Two persons A and B throw three unbiased dice one after the other. If A gets the sum 13, then the probability that B gets a higher sum is:

• A. \( \frac{5}{216} \)
• B. \( \frac{4}{27} \)
• C. \( \frac{35}{216} \)
• D. \( \frac{20}{216} \)

Hint:

List all valid cases systematically to compute probability.

Answer 1

The Correct Option is C

Step 1: Understanding the Problem Each person throws three unbiased dice, and their sum can range from: \[ \text{Minimum sum} = 1+1+1 = 3, \quad \text{Maximum sum} = 6+6+6 = 18 \] We are given that A obtains a sum of 13, and we need to find the probability that B obtains a sum greater than 13.
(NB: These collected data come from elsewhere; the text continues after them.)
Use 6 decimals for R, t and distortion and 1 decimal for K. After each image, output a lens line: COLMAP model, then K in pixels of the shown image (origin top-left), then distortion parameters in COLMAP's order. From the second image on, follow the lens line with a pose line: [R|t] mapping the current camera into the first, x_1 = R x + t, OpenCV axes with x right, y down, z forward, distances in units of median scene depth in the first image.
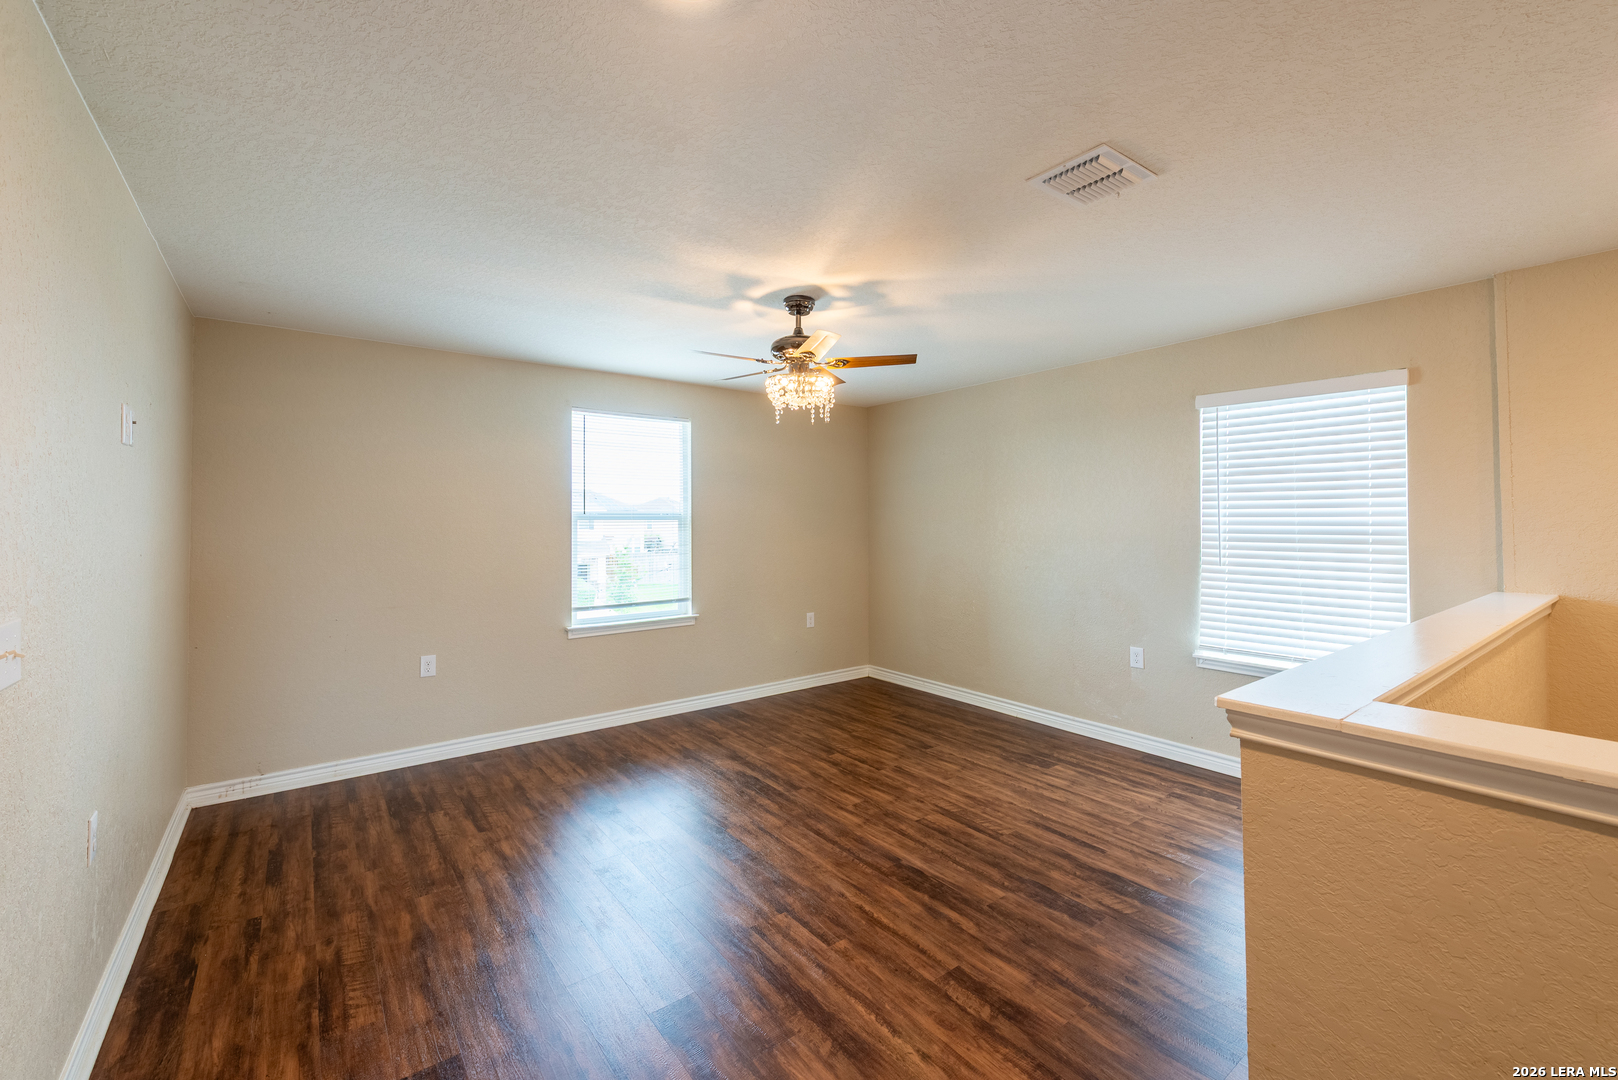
lens RADIAL K [[670.3, 0, 788.4], [0, 670.3, 509.1], [0, 0, 1]] dist [0.007888, -0.002031]
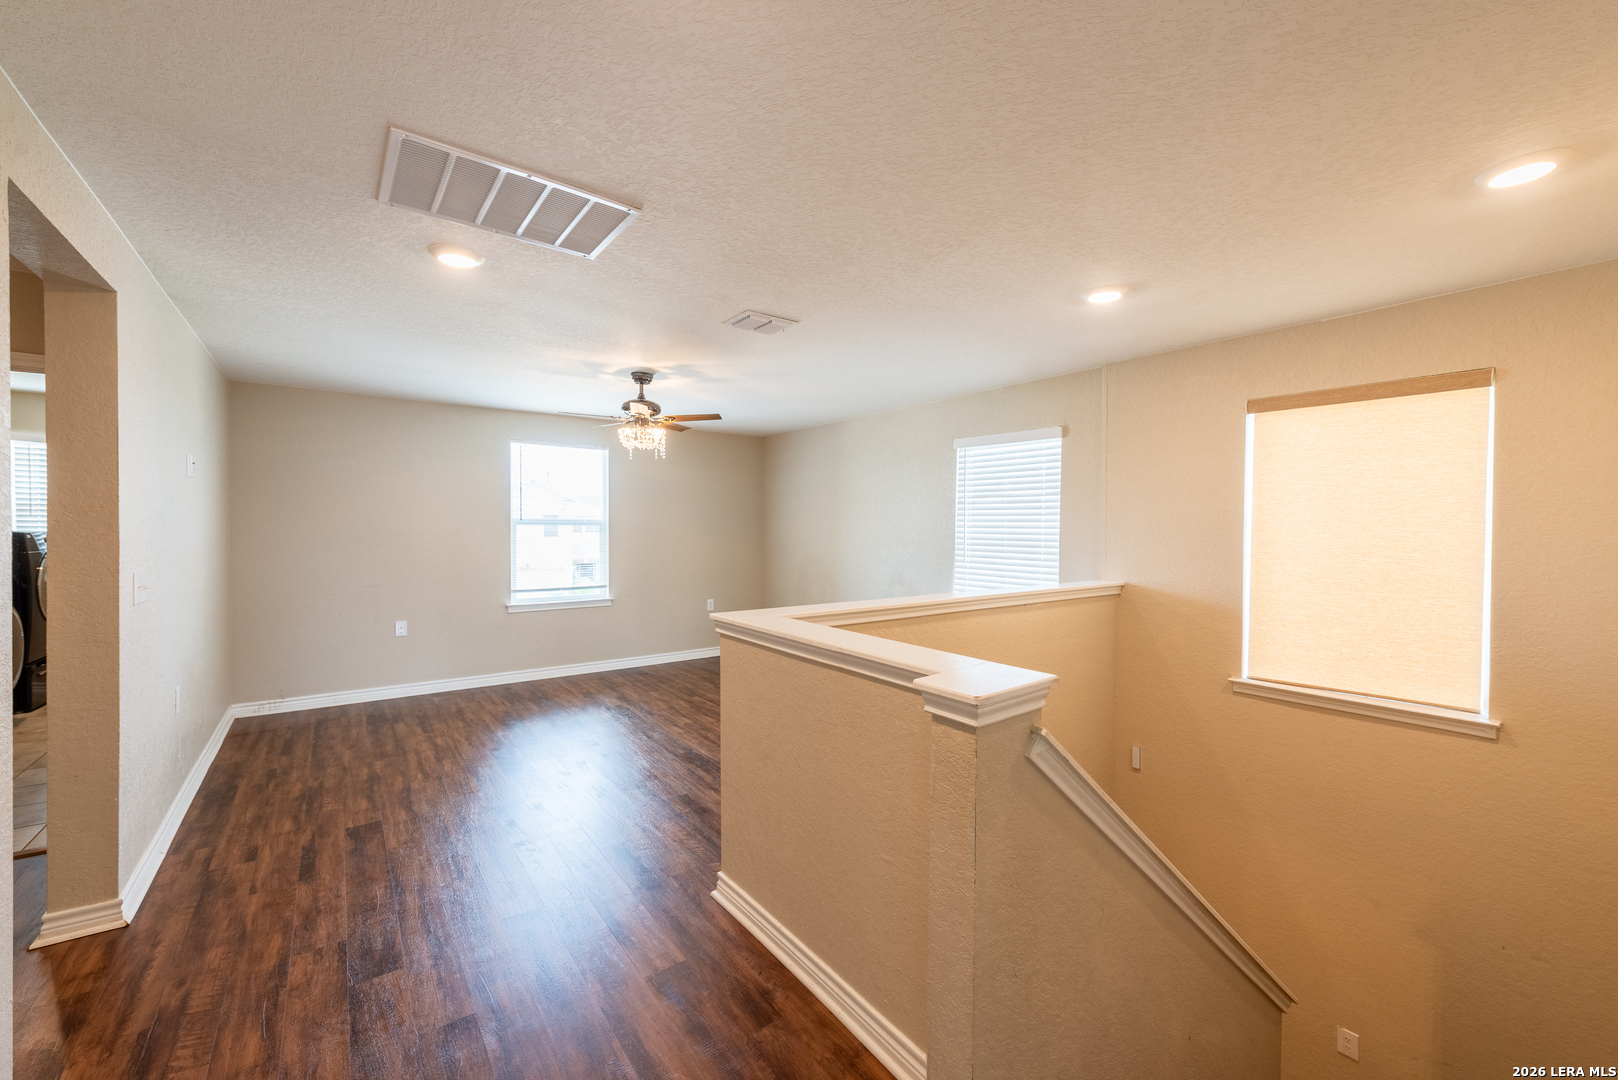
lens RADIAL K [[670.3, 0, 809.9], [0, 670.3, 539.7], [0, 0, 1]] dist [0.007888, -0.002031]
pose [[0.999754, 0.011986, -0.018676, 0.403403], [-0.011289, 0.999253, 0.036971, -0.013370], [0.019105, -0.036751, 0.999142, -0.442561]]
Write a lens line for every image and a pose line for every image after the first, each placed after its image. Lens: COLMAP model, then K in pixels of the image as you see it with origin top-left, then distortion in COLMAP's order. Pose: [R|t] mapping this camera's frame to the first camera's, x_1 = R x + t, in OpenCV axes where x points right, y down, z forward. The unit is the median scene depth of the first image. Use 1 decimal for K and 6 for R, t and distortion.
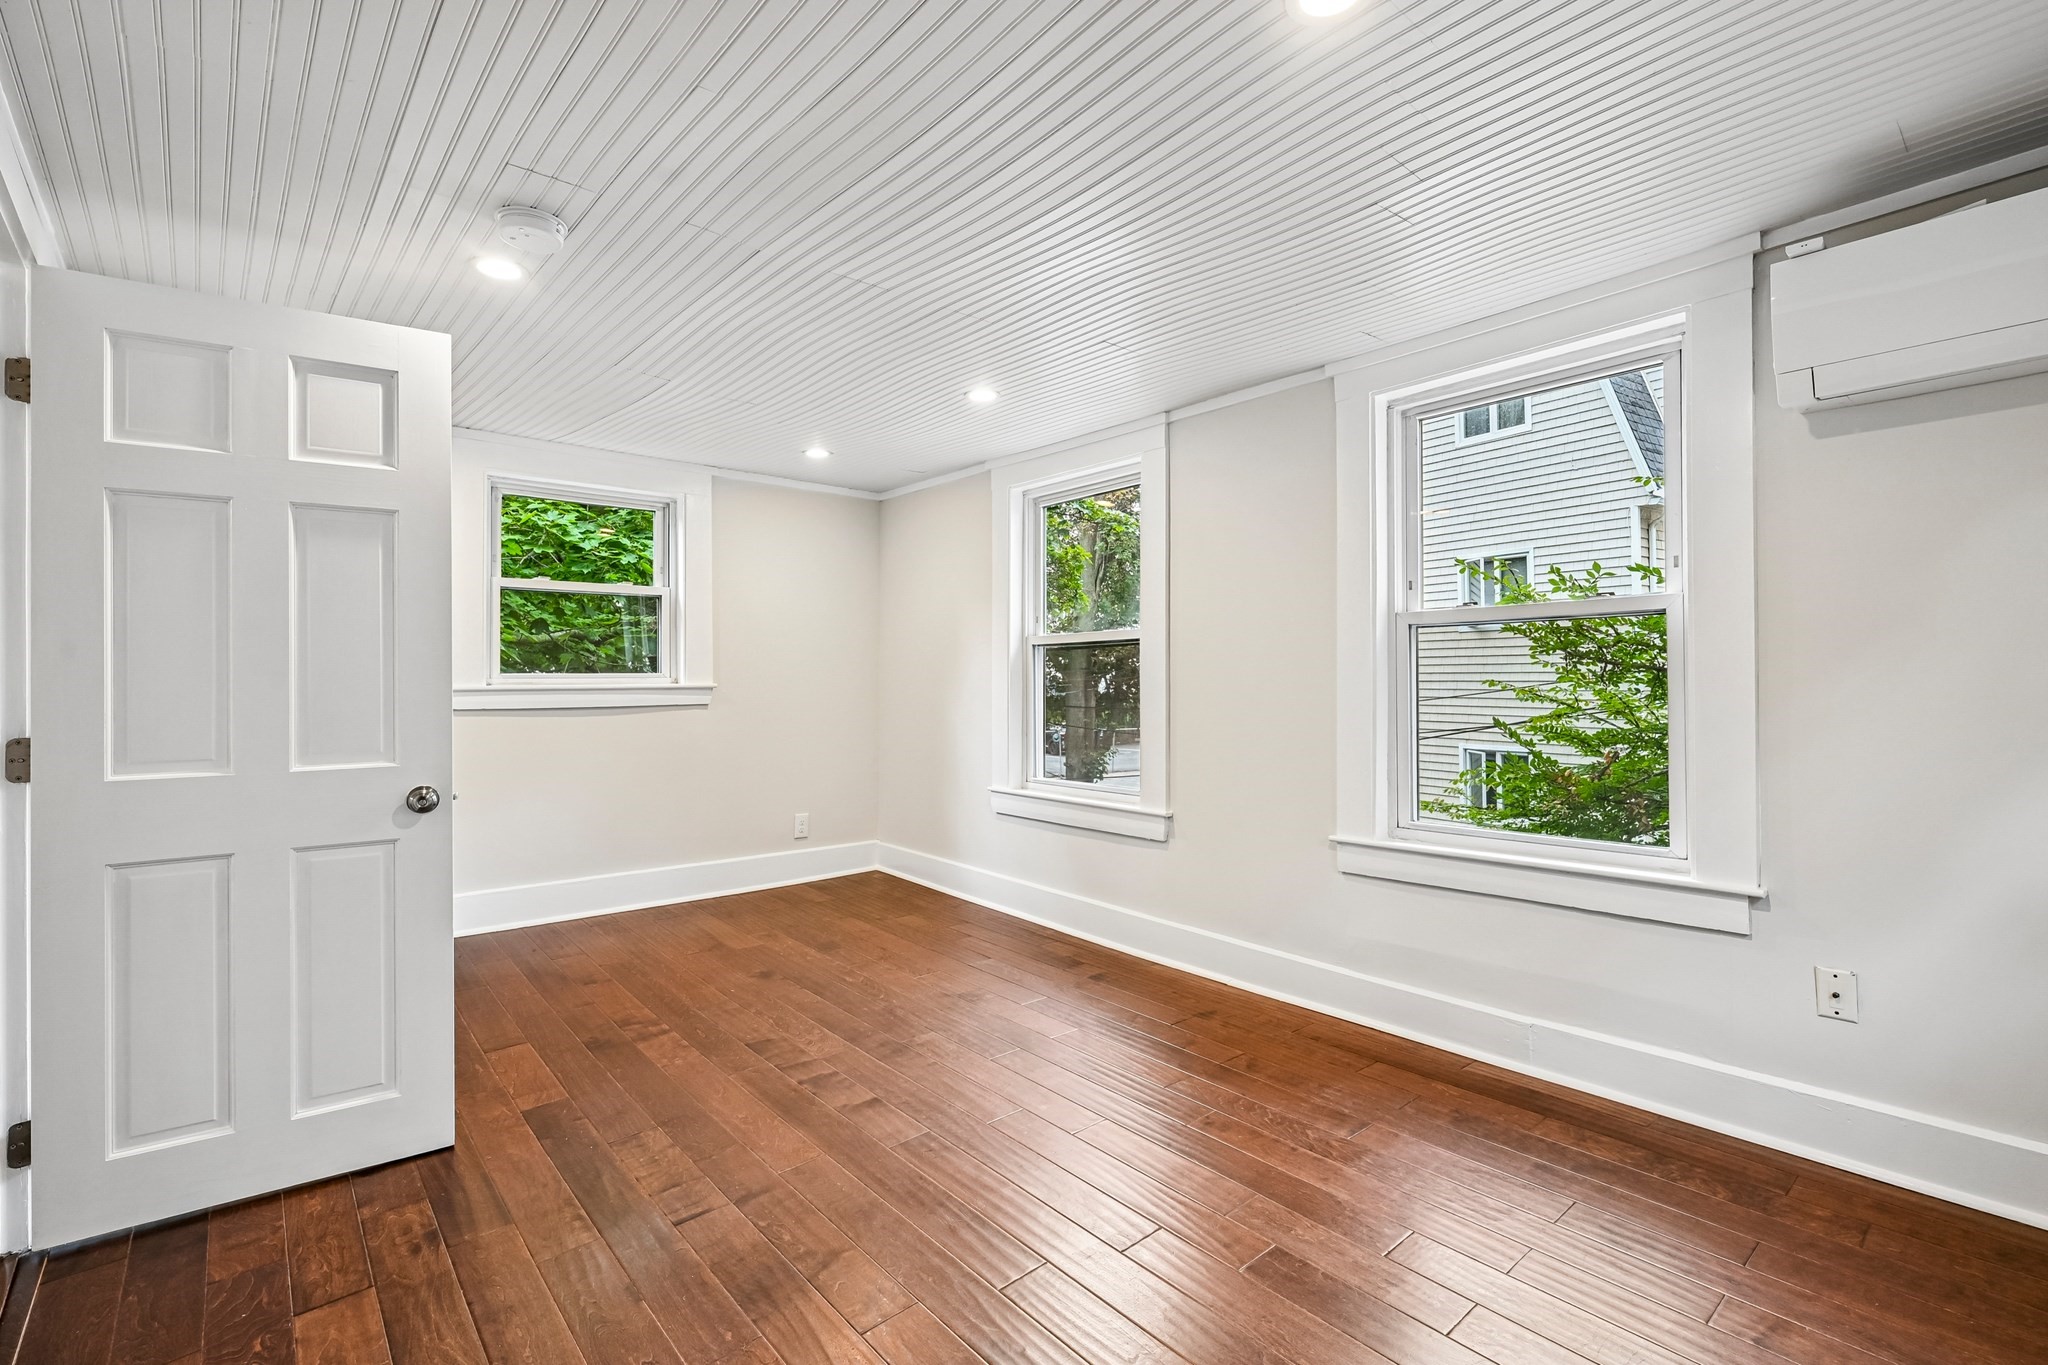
lens RADIAL K [[894.9, 0, 1016.4], [0, 894.9, 693.0], [0, 0, 1]] dist [0.017486, 0.000045]
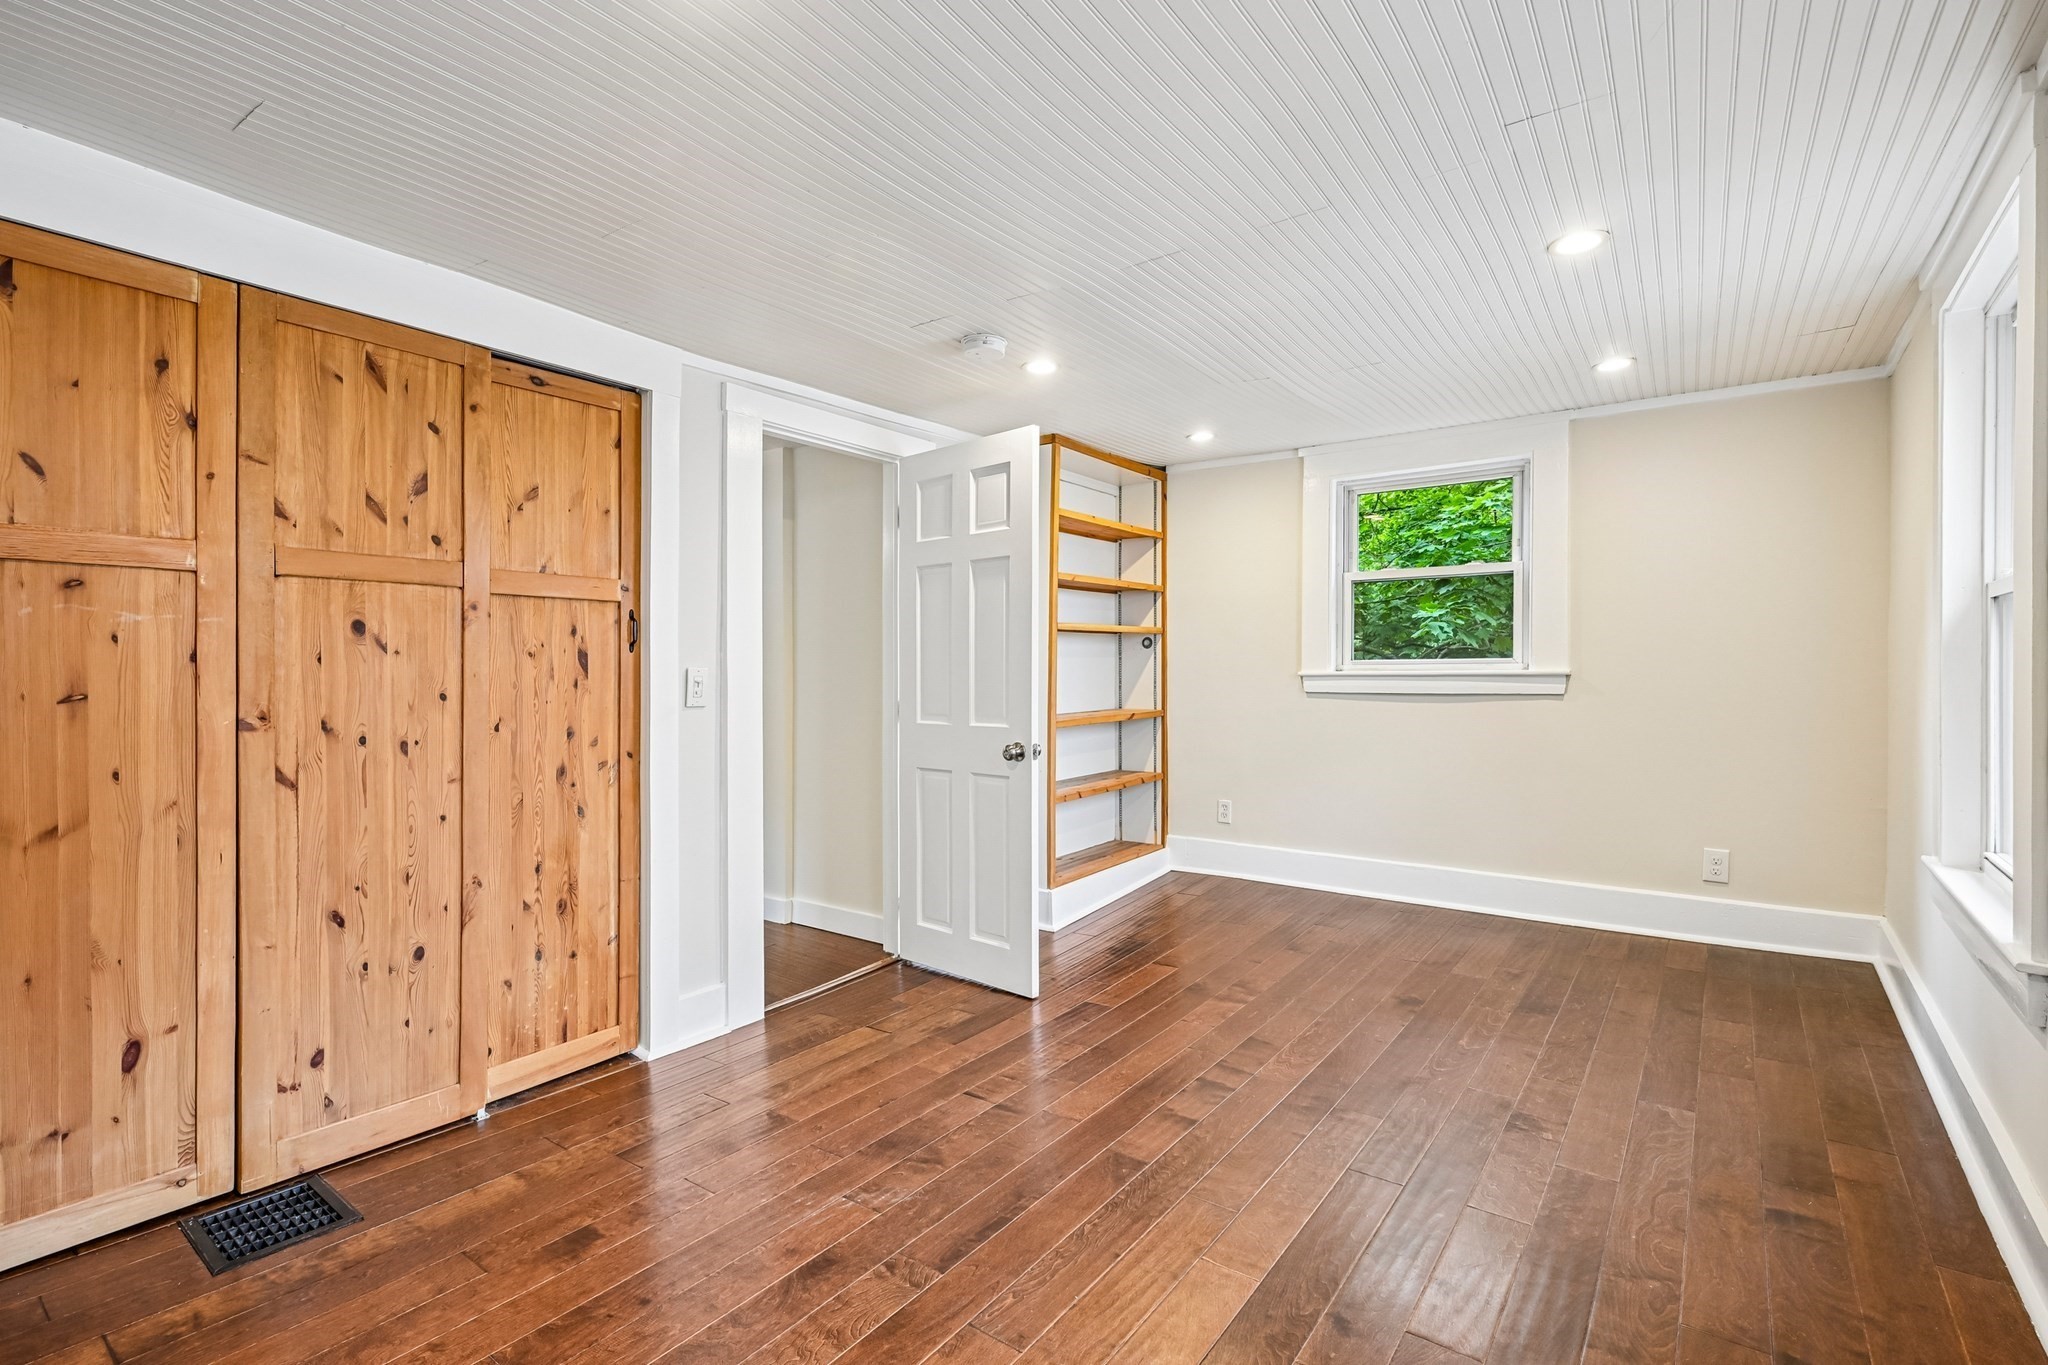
lens RADIAL K [[910.3, 0, 1019.7], [0, 910.3, 682.3], [0, 0, 1]] dist [-0.003821, -0.000358]
pose [[0.258783, 0.017543, -0.965776, 0.487742], [-0.008322, 0.999838, 0.015932, -0.011302], [0.965900, 0.003914, 0.258887, 0.403892]]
Step 2: Ways to obtain a sum of 13 We determine how many ways three dice can sum up to 13: Possible triplets that give 13: \[ (6,6,1), (6,5,2), (6,4,3), (5,6,2), (5,5,3), (5,4,4), (4,6,3), (4,5,4) \] Total ways = 21
Step 3: Ways to obtain a sum greater than 13 We count the number of ways to get sums of 14, 15, 16, 17, and 18. - Ways to get 14: \[ (6,6,2), (6,5,3), (6,4,4), (5,6,3), (5,5,4), (4,6,4) \] Total = 15 - Ways to get 15: \[ (6,6,3), (6,5,4), (5,6,4), (5,5,5) \] Total = 10 - Ways to get 16: \[ (6,6,4), (6,5,5), (5,6,5) \] Total = 6 - Ways to get 17: \[ (6,6,5), (6,5,6), (5,6,6) \] Total = 3 - Ways to get 18: \[ (6,6,6) \] Total = 1
Step 4: Compute Probability Total ways to get a sum greater than 13: \[ 15 + 10 + 6 + 3 + 1 = 35 \] Since the total number of ways to roll three dice is: \[ 6^3 = 216 \] The probability is: \[ P = \frac{35}{216} \] Thus, the correct answer is option (3).